About 15 million separative work units of uranium enrichment capacity were bought by American civilian nuclear reactors in 2024, with only 19% sourced in the US, according to the U.S. Energy Information Administration.
A spokesperson said the firm is weighing supply chain options for the expansion, including EPC contractor selection, and plans to finalize it before 2027. "We are already well into the design process for the new plant and expect to proceed quickly once we have selected supply chain partners," the spokesperson said.

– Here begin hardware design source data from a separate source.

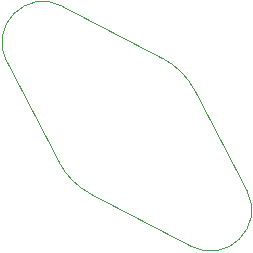
<source format=gm1>
%TF.GenerationSoftware,KiCad,Pcbnew,7.0.6-rc1-25-gf974c8259e*%
%TF.CreationDate,2023-06-21T18:20:28+02:00*%
%TF.ProjectId,RKJXM1015004_Straight,524b4a58-4d31-4303-9135-3030345f5374,rev?*%
%TF.SameCoordinates,Original*%
%TF.FileFunction,Profile,NP*%
%FSLAX46Y46*%
G04 Gerber Fmt 4.6, Leading zero omitted, Abs format (unit mm)*
G04 Created by KiCad (PCBNEW 7.0.6-rc1-25-gf974c8259e) date 2023-06-21 18:20:28*
%MOMM*%
%LPD*%
G01*
G04 APERTURE LIST*
%TA.AperFunction,Profile*%
%ADD10C,0.100000*%
%TD*%
G04 APERTURE END LIST*
D10*
X33201140Y-35505642D02*
G75*
G03*
X35958834Y-38263348I5766460J3008742D01*
G01*
X33511809Y-22325583D02*
G75*
G03*
X28790057Y-27047349I-1618409J-3103347D01*
G01*
X44727826Y-29494362D02*
G75*
G03*
X41970098Y-26736653I-5763326J-3005638D01*
G01*
X49138875Y-37952651D02*
X44727814Y-29494368D01*
X28790057Y-27047349D02*
X33201127Y-35505649D01*
X44417117Y-42674409D02*
X35958834Y-38263348D01*
X44417113Y-42674416D02*
G75*
G03*
X49138875Y-37952651I1618417J3103346D01*
G01*
X41970098Y-26736652D02*
X33511807Y-22325587D01*
M02*

</source>
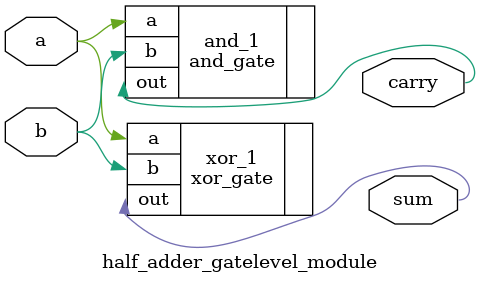
<source format=v>

module half_adder_gatelevel_module (a, b, sum, carry);
	input a, b;
	output sum, carry;
	wire xnor_out;
	
	//xnor_gatelevel_gate xnor_1(.a(a), .b(b), .out(xnor_out));
	//not_gate not_1(.a(xnor_out), .out(sum));
  xor_gate xor_1(.a(a), .b(b), .out(sum));
	
	and_gate and_1(.a(a), .b(b), .out(carry));
	
endmodule
</source>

In a separate upgrade project also to begin next year, Urenco USA plans to restore capacity to existing cascades at the facility. It has operated since 2010 and has an existing annual capacity of 4.3 million separative work units, about one-third of current U.S. demand. A 700,000-unit expansion begun last year in an existing building is set to finish in 2027.
In addition to serving as foundational fuel for existing commercial light water nuclear reactors, which generate nearly 20% of U.S. electricity, low enriched uranium produced at the facility will be an essential feedstock to produce high-assay low-enriched uranium for use in advanced reactor designs planned for the 2030s.
The U.S. program is part of a larger effort by Urenco USA's U.K.-based parent to add new enrichment capacity at sites in America and Europe in the next decade. It also is building a facility in England to convert more "tails" of depleted uranium hexafluoride for further use, or to a chemically stable form for disposal.
Bechtel is providing front-end engineering and design services for the project.